En plus de tarifs différents selon les modules choisis, Salesforce propose aux clients Sales, Services, Marketing et Commerce Cloud existants 1 000 conversations gratuites et 250 000 crédits de données gratuits pour Data Cloud. Au-delà, le géant du CRM compte facturer deux dollars pour chaque conversation. Le géant du CRM propose également un autre modèle de tarification personnalisé.
Pour Agentforce Service Agent, il fournit un simulateur de ROI prenant en compte le coût des employés du service client, le nombre de conversations qu’ils traitent par jour et le volume de tickets de support à transférer vers Agentforce. Cet outil fourni à titre indicatif ne prend pas en compte les coûts de mise en œuvre, mais la prise en compte du client permettra de réduire une partie de sa masse salariale.
« Il y a aussi les prémices d’une économie d’agents verticalisés qui se met en place. Certains agents seront développés par des partenaires ou des entreprises avant d’être commercialisés comme sur un App Store », ajoute Stéphane Roder.
Un paysage changeant
La matrice AI Builders qui vient de sortir sera mise à jour dans six mois. « C’est un marché qui évolue très vite. Les solutions continueront d’évoluer chaque mois, de nouveaux acteurs émergeront et les outils existants seront renommés. Typiquement, chez Salesforce, Einstein GPT est devenu Agentforce », rappelle Pauline de Lavallade.
« Imaginez, un projet d’IA voit le jour et une semaine plus tard, quelqu’un vient me voir pour avoir un avis », s’exclame Stéphane Roder.

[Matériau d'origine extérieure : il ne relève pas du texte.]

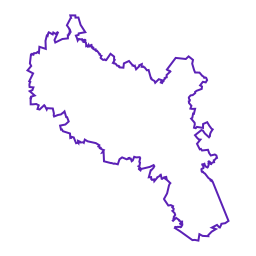 outline of Mangaung, Free State, South Africa
{"feature_id": "47623444B22599792684232", "entity_name": "Mangaung", "entity_type": "district", "adm_level": 2, "iso_a3": "ZAF", "parent_name": "South Africa", "parent_adm1": "Free State", "projection": "albers", "projection_center": [26.542, -29.381], "detail": "fine", "context": "isolated", "style": "outline", "palette": "violet", "viewbox_px": 256, "rotation_deg": 0, "n_neighbors": 0, "source": "geoboundaries", "source_scale": "gbopen_adm2", "svg_char_len": 5716}
<svg xmlns="http://www.w3.org/2000/svg" viewBox="0 0 256 256"><path d="M30.9,55.0L29.9,63.4L31.2,66.0L27.5,70.4L33.1,73.4L29.2,81.3L30.3,81.9L29.5,83.8L29.4,85.2L29.6,87.0L33.4,87.4L32.4,90.1L29.7,91.2L34.7,95.5L31.0,96.7L30.4,98.4L30.6,98.8L31.0,98.6L30.9,99.1L30.6,99.3L30.7,104.3L33.2,104.3L36.2,104.0L38.7,105.3L37.5,109.0L39.6,109.5L44.2,105.2L44.7,105.7L46.7,109.5L47.2,108.2L52.8,108.5L53.9,113.4L53.7,115.5L54.1,116.5L57.9,115.0L61.0,114.4L62.6,113.0L62.8,113.1L64.5,111.4L66.2,117.1L67.1,117.2L68.7,121.5L65.4,124.5L60.1,125.6L61.0,129.6L61.9,129.4L62.9,131.2L70.0,133.5L70.3,137.9L70.7,137.7L70.9,137.9L71.1,137.9L71.1,136.7L73.7,137.4L76.1,143.2L77.9,142.7L78.2,143.0L78.0,140.8L80.0,141.7L80.1,142.5L83.2,142.3L83.8,142.8L84.8,139.6L87.6,141.3L95.8,143.1L99.3,145.2L98.4,146.5L100.5,147.6L100.0,148.3L102.6,149.7L103.8,150.1L102.3,152.5L103.6,152.1L104.0,161.3L111.0,163.1L111.4,163.0L114.0,163.8L114.6,163.5L117.8,164.3L119.5,159.3L122.1,157.4L126.7,159.3L128.7,158.7L128.6,158.0L129.4,157.9L129.5,158.7L130.8,158.7L131.7,161.2L132.8,160.4L134.2,156.8L136.1,157.4L139.7,157.2L140.2,158.1L139.3,161.8L140.0,162.5L139.5,165.8L138.5,166.3L140.1,167.9L138.9,168.9L138.9,169.1L140.5,170.4L141.1,169.0L149.8,166.9L153.6,165.1L154.3,166.2L153.5,167.8L151.1,170.4L150.7,170.3L148.8,177.3L151.1,177.1L151.3,179.2L151.9,179.4L152.1,179.9L154.0,179.4L154.3,181.2L157.3,177.6L157.3,177.3L160.3,175.6L160.4,174.8L160.8,174.7L161.7,178.8L162.1,178.9L163.4,177.9L164.3,178.0L164.7,178.3L164.6,177.8L164.8,177.4L164.7,177.2L166.2,176.9L166.8,179.8L170.3,183.1L169.9,183.5L169.0,185.3L167.1,193.4L164.0,199.0L164.3,199.6L168.3,205.5L170.8,205.1L173.1,206.2L172.9,206.8L172.3,207.3L173.7,208.8L173.4,210.2L172.4,210.9L174.6,213.1L175.2,214.9L173.8,216.9L173.9,217.3L173.7,218.0L173.9,218.3L173.7,218.7L173.5,218.8L173.6,219.7L173.3,220.0L173.3,220.3L172.9,220.6L173.1,220.8L176.1,217.9L179.2,220.1L179.1,220.6L181.0,221.7L182.1,221.6L182.1,222.4L181.7,222.8L180.8,223.0L180.1,223.6L180.5,224.3L181.4,224.2L182.0,223.6L182.3,223.9L182.3,224.9L181.1,227.0L180.8,227.1L180.7,226.9L180.2,227.0L179.2,226.8L178.7,227.0L177.7,226.8L176.2,227.2L175.5,226.9L175.2,227.0L175.2,227.6L174.9,228.0L180.0,231.2L192.4,240.1L194.7,239.9L198.4,240.6L199.4,234.2L202.6,235.9L208.4,236.2L208.3,235.1L211.6,231.7L215.9,229.1L211.9,227.6L217.0,224.9L219.3,227.4L219.9,227.5L221.2,224.7L221.4,223.8L225.2,223.2L228.5,220.9L212.7,181.8L210.9,180.7L211.6,180.2L208.4,178.0L205.0,173.6L203.6,172.7L203.1,171.9L202.4,172.0L202.4,171.6L201.7,171.3L201.6,171.0L201.6,170.4L201.4,169.2L202.2,168.6L203.3,168.2L203.6,167.7L203.2,166.1L202.2,164.7L202.3,164.3L203.6,164.2L204.4,163.8L204.8,165.1L205.6,166.3L206.4,167.0L207.5,167.5L207.8,167.2L208.7,164.8L208.4,163.5L208.8,162.7L208.5,161.6L208.7,161.4L209.1,161.4L210.0,162.1L210.2,162.6L210.4,163.6L210.8,164.0L211.2,164.1L211.8,163.1L212.5,162.5L214.1,162.2L213.8,160.3L215.2,159.5L215.9,158.3L217.0,157.9L216.4,155.5L214.8,154.5L210.8,155.5L209.1,153.0L208.0,149.8L202.0,150.5L200.9,148.9L199.8,149.3L197.0,143.8L200.4,139.6L198.7,139.4L196.9,137.6L195.0,135.2L201.4,130.1L202.9,130.6L204.8,133.4L209.0,137.3L210.0,136.0L209.9,135.1L210.3,133.4L211.0,131.9L212.7,129.4L211.5,128.7L209.3,125.7L207.2,122.2L203.1,124.0L203.0,127.9L196.9,126.9L195.7,128.2L194.0,127.7L194.8,124.2L194.6,122.7L191.1,118.6L192.3,117.8L193.1,113.6L193.9,113.8L195.1,108.8L191.9,108.9L190.4,108.6L191.4,105.8L189.0,103.0L188.8,101.3L189.6,101.0L189.9,100.0L189.2,99.2L188.8,97.8L189.0,97.2L190.6,95.4L192.7,95.1L195.2,93.1L195.1,91.9L196.6,90.8L201.7,88.9L202.0,86.5L200.1,85.4L202.9,81.8L205.7,82.4L207.1,80.1L206.2,77.9L205.6,77.5L204.2,77.8L203.6,76.6L202.3,75.9L199.5,72.6L195.1,72.5L194.1,70.1L192.2,63.7L193.0,59.9L188.6,56.4L185.8,59.0L175.7,57.9L166.9,69.6L167.4,70.0L170.2,71.2L170.4,71.5L166.6,75.0L166.7,77.3L165.5,77.6L164.7,78.1L165.0,78.6L163.4,80.5L163.5,81.2L162.7,81.7L162.1,83.0L160.8,82.5L161.9,80.2L158.8,79.2L155.2,82.8L154.4,80.9L152.0,79.6L151.3,78.1L150.9,78.3L148.6,70.0L146.9,70.3L144.6,67.4L144.1,67.3L143.5,66.6L142.9,66.9L141.6,66.8L141.8,64.1L139.2,65.3L139.1,66.4L136.1,69.3L135.1,66.5L134.7,66.3L134.7,65.8L134.2,66.0L133.9,65.8L133.5,65.9L133.0,65.3L132.6,65.4L132.6,65.0L132.3,64.9L129.0,61.0L123.9,63.4L123.4,67.7L119.7,67.4L119.5,66.9L119.1,67.0L118.8,66.7L118.9,66.2L118.8,65.9L117.0,65.6L116.1,64.2L114.7,63.3L114.1,63.5L113.5,63.0L113.0,62.9L114.6,60.1L114.1,60.0L114.1,56.6L110.5,53.8L106.2,60.1L105.4,60.1L104.7,59.4L103.6,59.9L103.1,59.9L100.7,58.1L100.6,57.7L101.4,55.9L100.9,55.8L100.3,55.0L99.6,54.7L99.6,54.4L99.8,54.0L99.0,53.5L98.6,52.7L97.0,50.8L96.4,51.0L95.9,50.8L95.6,50.4L95.7,49.4L95.3,49.3L94.5,49.6L93.2,48.8L93.3,47.9L92.2,47.9L92.1,47.7L92.5,47.3L92.5,47.0L91.5,46.6L91.1,46.2L91.6,45.4L91.5,44.9L91.3,44.9L90.6,45.4L90.4,46.1L90.1,46.4L89.3,46.5L89.2,45.8L88.8,45.1L88.5,46.5L87.6,46.7L87.3,46.4L87.3,45.7L87.0,45.3L86.7,45.3L86.6,45.8L86.2,46.0L86.2,44.4L85.9,43.4L85.9,42.7L85.1,42.1L84.2,42.0L85.4,40.8L85.3,40.0L84.9,39.8L84.6,40.0L84.0,39.9L83.2,40.6L82.5,40.8L82.3,40.5L82.5,40.0L82.1,39.2L80.2,39.4L79.7,39.4L79.6,39.1L78.8,38.9L78.1,39.2L78.1,39.8L77.7,40.5L77.0,38.2L75.9,35.6L78.5,34.9L78.7,33.4L85.3,32.2L80.6,24.9L78.4,17.5L75.5,17.6L75.3,15.4L70.3,15.4L71.0,17.8L70.8,17.8L66.9,25.3L69.6,29.2L69.4,29.3L70.4,31.1L70.5,31.6L69.7,31.5L69.8,33.0L69.4,32.9L69.2,34.2L68.7,34.1L68.5,35.2L67.8,35.3L67.9,35.8L67.9,38.4L62.4,39.0L55.3,42.5L54.5,40.0L57.9,32.6L57.4,32.3L55.8,34.0L53.3,32.5L52.7,34.4L48.8,32.3L48.2,33.3L47.6,36.0L46.8,35.6L45.5,40.9L45.8,48.9L39.4,46.8L38.9,53.0L38.5,52.8L38.0,52.0L37.6,51.9L36.2,53.1L34.1,53.1L33.5,54.6L32.4,53.9L32.0,53.8L31.6,54.1L31.7,54.9L31.3,55.2L30.9,55.0Z" fill="none" stroke="#5b21b6" stroke-width="2"/></svg>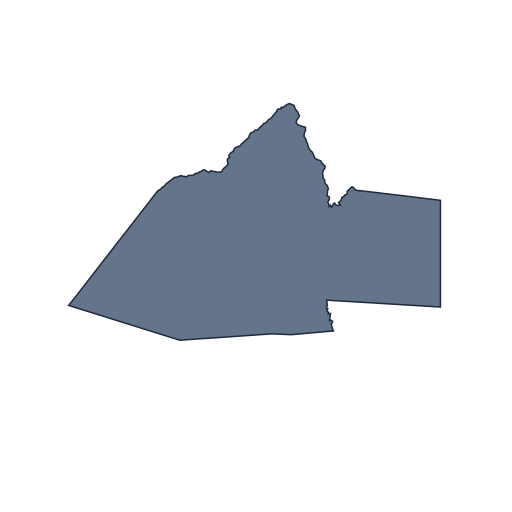 outline of Redenção do Gurguéia, Piauí, Brazil, rotated 155°
{"feature_id": "56859067B8713189832655", "entity_name": "Redenção do Gurguéia", "entity_type": "district", "adm_level": 2, "iso_a3": "BRA", "parent_name": "Brazil", "parent_adm1": "Piauí", "projection": "orthographic", "projection_center": [-44.528, -9.518], "detail": "fine", "context": "isolated", "style": "filled", "palette": "slate", "viewbox_px": 512, "rotation_deg": 155, "n_neighbors": 0, "source": "geoboundaries", "source_scale": "gbopen_adm2", "svg_char_len": 2605}
<svg xmlns="http://www.w3.org/2000/svg" viewBox="0 0 512 512"><g transform="rotate(155 256 256)"><path d="M65.3,228.5L101.9,251.4L103.3,252.2L133.8,271.1L135.7,271.9L138.3,274.5L138.8,277.1L139.8,278.1L141.5,277.8L143.0,277.1L145.9,276.2L146.7,274.5L147.9,273.5L149.5,273.8L151.6,272.7L153.1,273.0L154.1,271.9L155.2,270.9L156.4,270.1L158.6,269.6L157.9,266.6L160.1,267.1L162.1,268.5L162.3,270.7L163.8,270.7L165.1,269.3L167.1,268.3L167.1,270.6L168.9,270.2L168.1,272.0L168.2,274.5L166.2,275.8L165.1,276.9L164.8,279.0L166.1,280.4L164.7,282.9L163.4,285.1L162.0,286.3L161.8,288.3L161.8,290.4L162.6,292.2L162.4,293.7L161.6,296.0L162.2,297.6L161.8,299.9L161.1,301.4L160.6,303.0L159.6,304.3L158.6,305.4L156.7,306.1L155.3,308.3L156.4,310.6L156.9,312.4L157.2,315.0L159.0,316.8L161.2,319.3L161.2,321.2L161.1,323.6L161.1,326.3L161.9,328.3L162.5,330.7L162.4,332.8L161.8,336.4L161.9,338.2L161.5,339.7L161.6,342.4L162.0,344.4L161.1,345.5L160.0,347.3L158.1,348.7L156.8,351.8L159.1,353.7L160.6,355.4L162.3,356.6L163.4,359.7L161.9,361.6L158.6,363.8L157.3,364.7L157.5,366.7L157.3,369.1L157.9,370.9L158.2,372.7L158.1,374.6L157.9,376.5L159.2,377.8L161.2,380.1L163.9,380.1L166.1,379.9L168.7,379.1L170.1,380.2L171.5,378.8L173.6,379.8L175.1,379.4L176.2,378.2L177.9,377.7L179.4,376.6L181.2,376.1L182.6,375.2L185.2,374.3L186.7,374.4L188.7,373.5L191.4,372.3L193.3,372.8L195.2,371.6L198.3,371.0L201.1,369.5L203.7,370.5L206.1,369.4L207.9,369.9L209.4,369.5L211.5,367.7L212.6,366.2L214.7,366.0L216.4,365.1L218.0,364.9L219.6,364.1L221.8,363.8L223.3,362.7L226.5,362.7L228.7,363.0L230.3,362.3L232.5,360.5L234.8,360.2L236.2,359.8L238.2,358.4L238.4,356.6L240.9,355.9L241.9,354.2L242.2,351.8L243.6,350.5L245.2,349.7L247.7,349.2L249.7,348.3L251.5,346.8L253.7,347.6L255.5,348.2L257.8,350.1L259.3,350.8L260.3,352.1L262.0,352.3L263.6,351.6L264.5,353.0L265.4,354.7L266.2,355.9L268.0,356.3L269.9,355.9L272.6,356.1L274.0,355.6L276.0,356.5L278.1,355.8L279.9,356.2L282.2,357.3L284.4,357.4L286.0,357.2L287.0,358.3L288.8,359.3L289.8,360.5L291.6,360.7L293.3,360.9L294.9,360.9L296.3,361.7L300.1,360.9L302.5,360.4L304.2,359.9L305.8,359.8L307.7,359.1L310.2,357.8L312.0,358.0L313.4,357.0L315.4,356.8L317.7,356.5L359.3,335.1L375.5,326.9L434.5,296.5L446.7,290.4L423.7,269.4L405.3,252.6L360.7,211.9L339.8,203.9L325.2,198.2L274.7,178.8L257.1,169.7L224.7,158.0L217.5,155.3L217.5,157.2L216.9,160.7L216.6,162.7L215.2,163.2L214.2,164.4L215.1,166.2L216.7,166.5L214.6,169.5L212.8,172.4L215.1,173.0L214.0,174.2L214.9,176.2L213.2,177.9L214.3,179.2L212.3,180.9L211.2,184.3L210.6,186.1L110.4,131.8L65.3,228.5Z" fill="#64748b" stroke="#1e293b" stroke-width="1.5"/></g></svg>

Quoi qu’il en soit, les acteurs cités se livrent à une concurrence féroce. « Il y a la peur de la désintermédiation. Prenons l’exemple de Microsoft qui veut connecter son Copilot à tout, y compris Salesforce et SAP, et Salesforce qui s’oppose à cette volonté en proposant ses propres agents », mentionne le PDG d’AI Builder. Lors de la conférence annuelle Dreamforce, Marc Benioff s’est montré véhément envers Microsoft.
Outre les LLM ou LAM « génériques », le cabinet de conseil prévoit l’émergence d’assistants universels, incarnés par des fonctions telles que « Computer Use » et suit de près la vision de « l’automatisation agentique » imaginée par UiPath. « La notion d’agent s’étend à de nombreuses modalités, mais nous n’avons pas encore étudié cette partie », concède Stéphane Roder. « Nos clients sont moins intéressés par ces solutions qui s’interfacent avec les systèmes et elles restent techniquement inefficaces. Nous sommes au tout début de cette capacité à décomposer le raisonnement.